Data extracts Start Marker

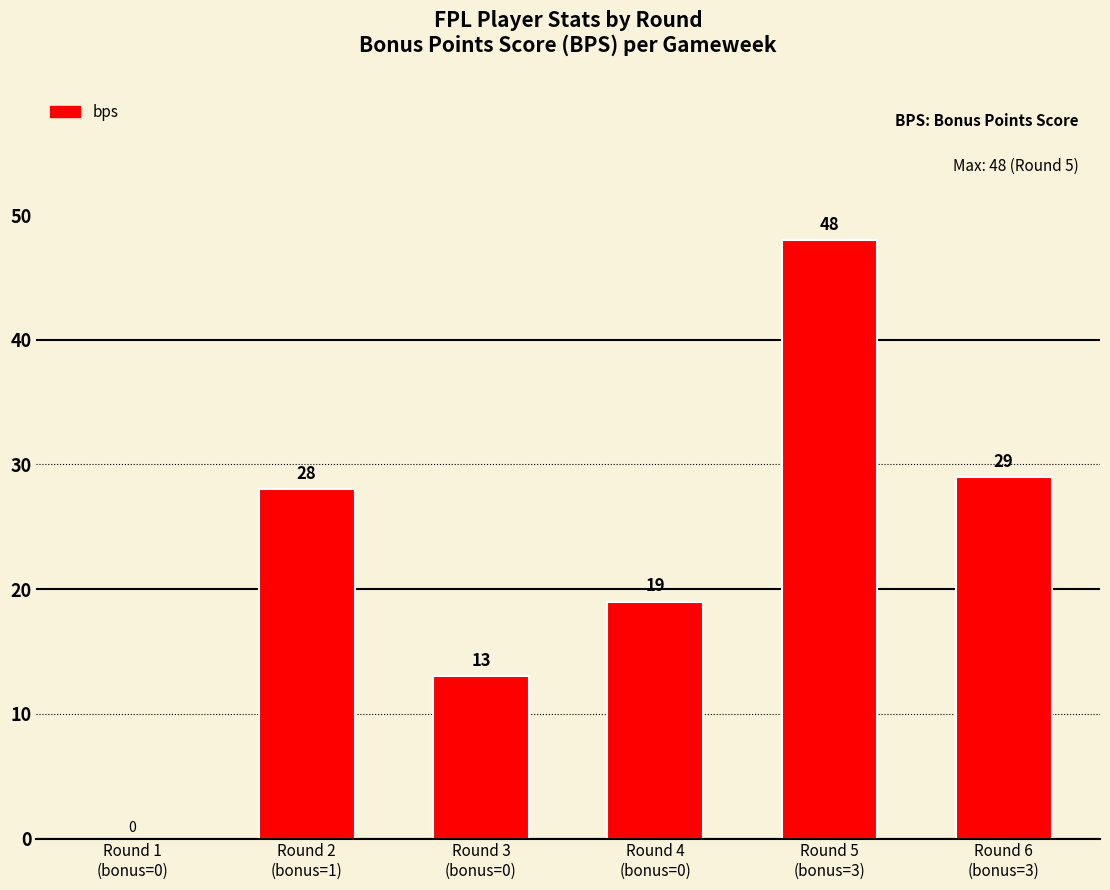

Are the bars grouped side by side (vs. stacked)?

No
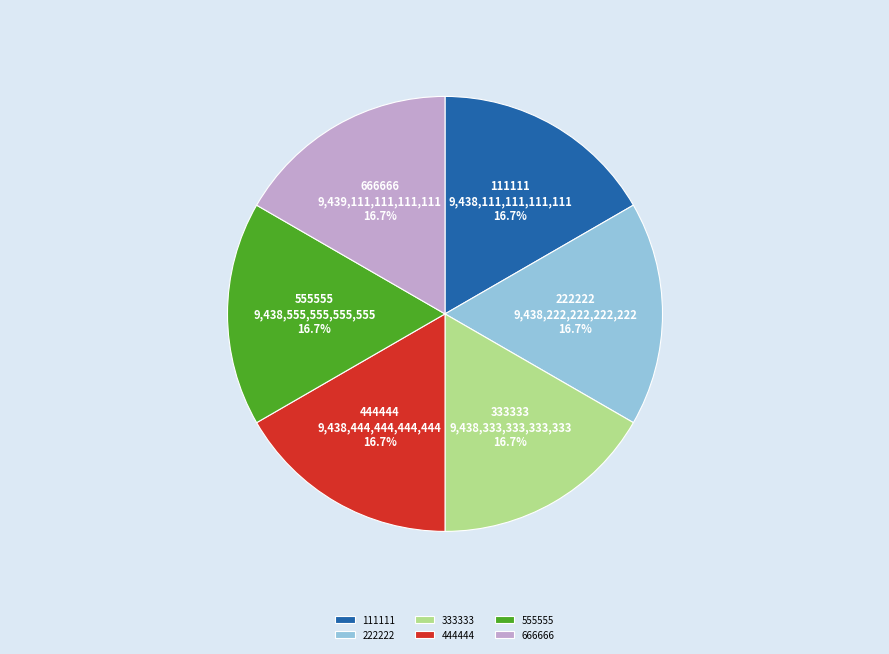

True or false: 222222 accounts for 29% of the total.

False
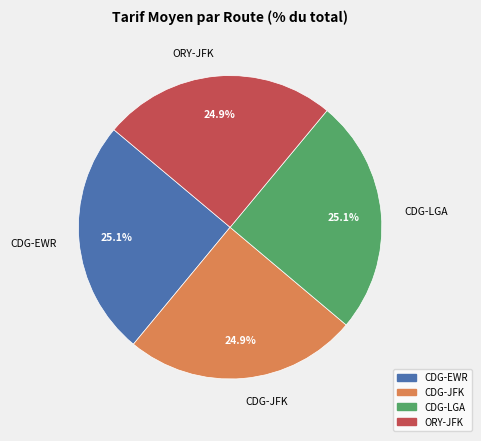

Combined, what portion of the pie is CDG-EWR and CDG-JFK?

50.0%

Data extracts End Marker
Data extracts Start Marker

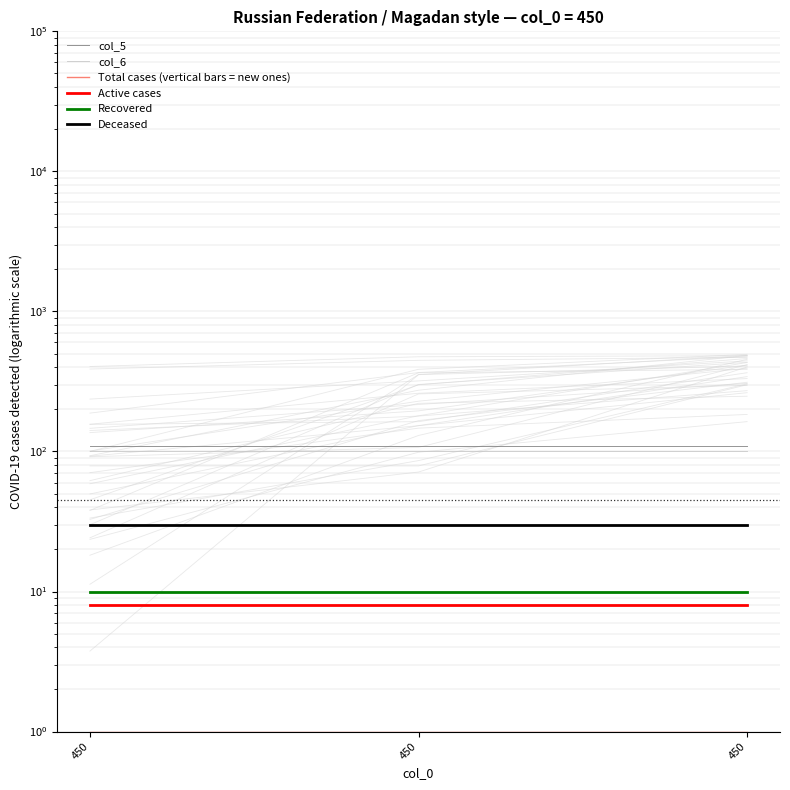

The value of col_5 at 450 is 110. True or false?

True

Data extracts End Marker

- [Task prompt] Lay out the material from the line containing "Are the bars" through the line containing "Combined, what portion" as a JSON list of strings, one per line, skipping blank lines and leaving out the pictures.

- [Answer space]
[
  "Are the bars grouped side by side (vs. stacked)?",
  "No",
  "True or false: 222222 accounts for 29% of the total.",
  "False",
  "Combined, what portion of the pie is CDG-EWR and CDG-JFK?"
]